EnDex: Evaluation of Dialogue Engagingness at Scale
This addresses the problem of assessing high-level dialogue quality for AI systems, though it is incremental as it builds on existing evaluation methods with a new data-driven approach.
The paper tackles the challenge of automatically evaluating dialogue engagingness by proposing EnDex, a model trained on 80k human-reaction data, which shows high correlation on five datasets.

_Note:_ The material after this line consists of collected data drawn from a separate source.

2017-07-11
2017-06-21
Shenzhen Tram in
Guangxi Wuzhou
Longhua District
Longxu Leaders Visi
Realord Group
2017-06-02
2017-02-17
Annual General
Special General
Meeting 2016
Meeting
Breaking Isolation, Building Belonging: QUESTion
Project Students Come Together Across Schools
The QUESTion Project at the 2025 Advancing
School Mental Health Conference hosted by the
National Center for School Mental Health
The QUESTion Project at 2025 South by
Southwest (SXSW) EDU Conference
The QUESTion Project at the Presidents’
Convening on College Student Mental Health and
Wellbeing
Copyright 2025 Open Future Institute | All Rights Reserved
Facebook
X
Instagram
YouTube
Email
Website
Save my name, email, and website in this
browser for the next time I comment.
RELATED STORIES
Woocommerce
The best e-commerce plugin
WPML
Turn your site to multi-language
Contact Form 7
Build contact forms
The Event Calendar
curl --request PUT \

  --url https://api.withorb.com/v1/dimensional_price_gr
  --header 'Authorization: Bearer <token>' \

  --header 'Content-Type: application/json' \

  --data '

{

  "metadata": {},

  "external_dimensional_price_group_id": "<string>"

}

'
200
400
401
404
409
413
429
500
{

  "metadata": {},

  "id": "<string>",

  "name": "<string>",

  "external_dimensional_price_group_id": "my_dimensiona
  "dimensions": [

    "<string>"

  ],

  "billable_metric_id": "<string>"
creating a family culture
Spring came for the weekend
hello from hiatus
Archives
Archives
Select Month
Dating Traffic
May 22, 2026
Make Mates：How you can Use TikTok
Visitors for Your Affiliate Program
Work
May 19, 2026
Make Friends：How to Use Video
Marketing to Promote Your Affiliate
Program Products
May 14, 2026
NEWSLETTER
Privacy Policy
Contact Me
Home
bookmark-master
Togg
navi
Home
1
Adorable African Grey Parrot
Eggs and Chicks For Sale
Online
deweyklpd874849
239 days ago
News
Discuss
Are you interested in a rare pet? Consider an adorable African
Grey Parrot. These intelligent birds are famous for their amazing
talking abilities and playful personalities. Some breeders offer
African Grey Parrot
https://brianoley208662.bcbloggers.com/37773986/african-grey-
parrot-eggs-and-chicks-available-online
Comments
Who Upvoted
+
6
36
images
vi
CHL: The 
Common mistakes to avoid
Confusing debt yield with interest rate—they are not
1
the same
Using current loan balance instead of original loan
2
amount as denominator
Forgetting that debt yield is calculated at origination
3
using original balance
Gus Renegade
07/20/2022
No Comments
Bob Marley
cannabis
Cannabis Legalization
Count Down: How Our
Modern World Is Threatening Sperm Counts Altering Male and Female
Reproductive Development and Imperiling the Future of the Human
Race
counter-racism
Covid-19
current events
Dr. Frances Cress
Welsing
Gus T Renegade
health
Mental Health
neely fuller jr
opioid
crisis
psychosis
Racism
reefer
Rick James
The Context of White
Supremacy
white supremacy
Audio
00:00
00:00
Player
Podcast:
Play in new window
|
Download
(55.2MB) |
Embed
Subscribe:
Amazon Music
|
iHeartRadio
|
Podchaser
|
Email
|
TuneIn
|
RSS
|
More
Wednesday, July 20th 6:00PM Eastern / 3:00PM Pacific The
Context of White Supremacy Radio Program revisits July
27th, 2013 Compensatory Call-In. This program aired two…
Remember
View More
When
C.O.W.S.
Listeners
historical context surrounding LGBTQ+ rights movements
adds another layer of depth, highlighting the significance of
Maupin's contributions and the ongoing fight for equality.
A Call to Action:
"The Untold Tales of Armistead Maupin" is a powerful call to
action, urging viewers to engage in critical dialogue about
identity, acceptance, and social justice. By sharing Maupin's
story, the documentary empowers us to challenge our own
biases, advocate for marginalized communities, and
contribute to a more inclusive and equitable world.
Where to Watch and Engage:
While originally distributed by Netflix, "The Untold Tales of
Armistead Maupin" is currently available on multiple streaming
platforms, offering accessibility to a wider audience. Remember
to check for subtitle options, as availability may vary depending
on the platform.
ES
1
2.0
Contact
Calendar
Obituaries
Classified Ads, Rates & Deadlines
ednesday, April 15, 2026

We propose EnDex, the first human-reaction based model to evaluate dialogue engagingness. EnDex is trained on 80k Reddit-based Engagement Dataset (RED) curated using a novel distant-supervision framework. Engagingness is a key measure that captures high-level quality of AI dialogue systems and closely reflects actual user experience. However, data shortage, plus the abstract and extensive definition of engagingness makes it challenging to develop an automatic metric. Our work departs from mainstream approaches that use synthetic negative examples to train binary classifiers, and instead, proposes a solution using distant-supervision from human-reaction feedback. To support the soundness of our EnDex metric, we offer a theoretical foundation for engagement, an extensive ablation study, and empirical evidence of high correlation on five engagingness related datasets. We will release code, off-the-shelf EnDex model, and a large-scale dataset upon paper publication to facilitate future research.